[Request]
Edit these lines so that "collection date" becomes "date gathered", keep everything else unchanged, and leave the pictures out of your answer.

[Data excerpts]
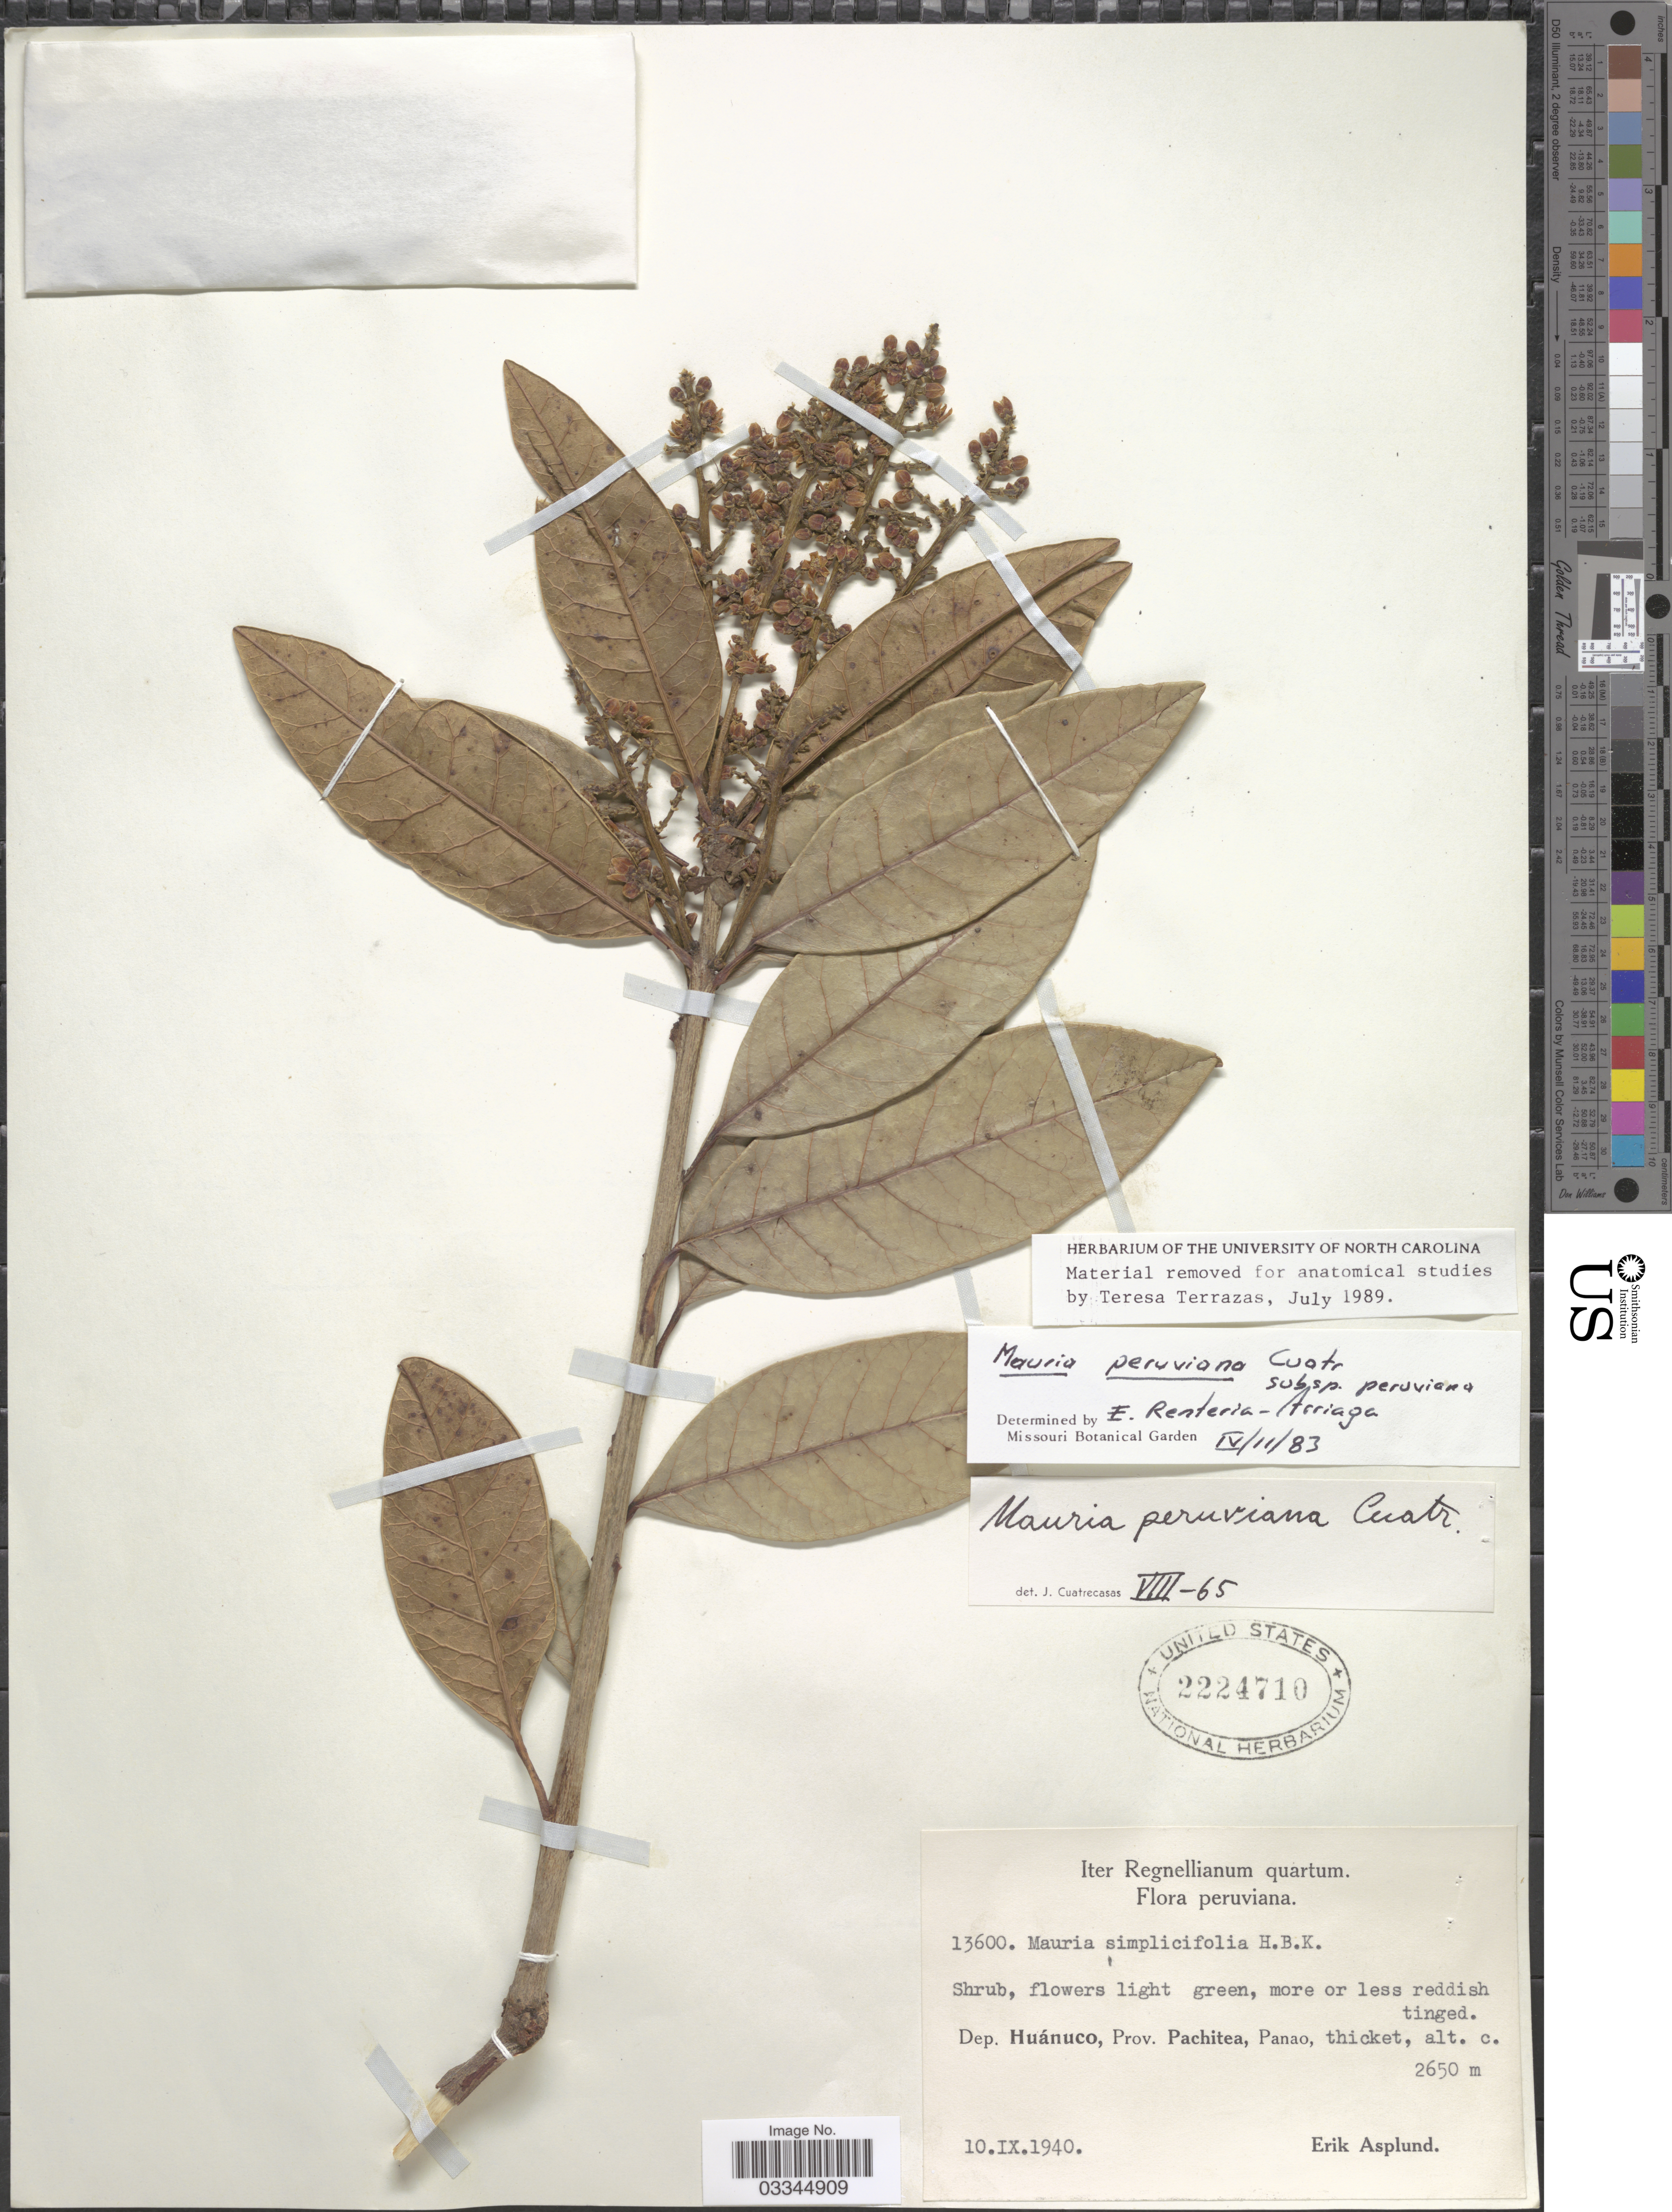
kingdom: Plantae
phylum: Tracheophyta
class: Magnoliopsida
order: Sapindales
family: Anacardiaceae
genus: Mauria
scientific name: Mauria peruviana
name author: Cuatrec.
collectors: E. Asplund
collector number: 13600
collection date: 1940-09-10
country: Peru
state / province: Huánuco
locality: Dep. Huánuco, Prov. Pachitea, Panao.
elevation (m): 2650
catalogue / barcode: US 2224710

[Finished task]
kingdom: Plantae
phylum: Tracheophyta
class: Magnoliopsida
order: Sapindales
family: Anacardiaceae
genus: Mauria
scientific name: Mauria peruviana
name author: Cuatrec.
collectors: E. Asplund
collector number: 13600
date gathered: 1940-09-10
country: Peru
state / province: Huánuco
locality: Dep. Huánuco, Prov. Pachitea, Panao.
elevation (m): 2650
catalogue / barcode: US 2224710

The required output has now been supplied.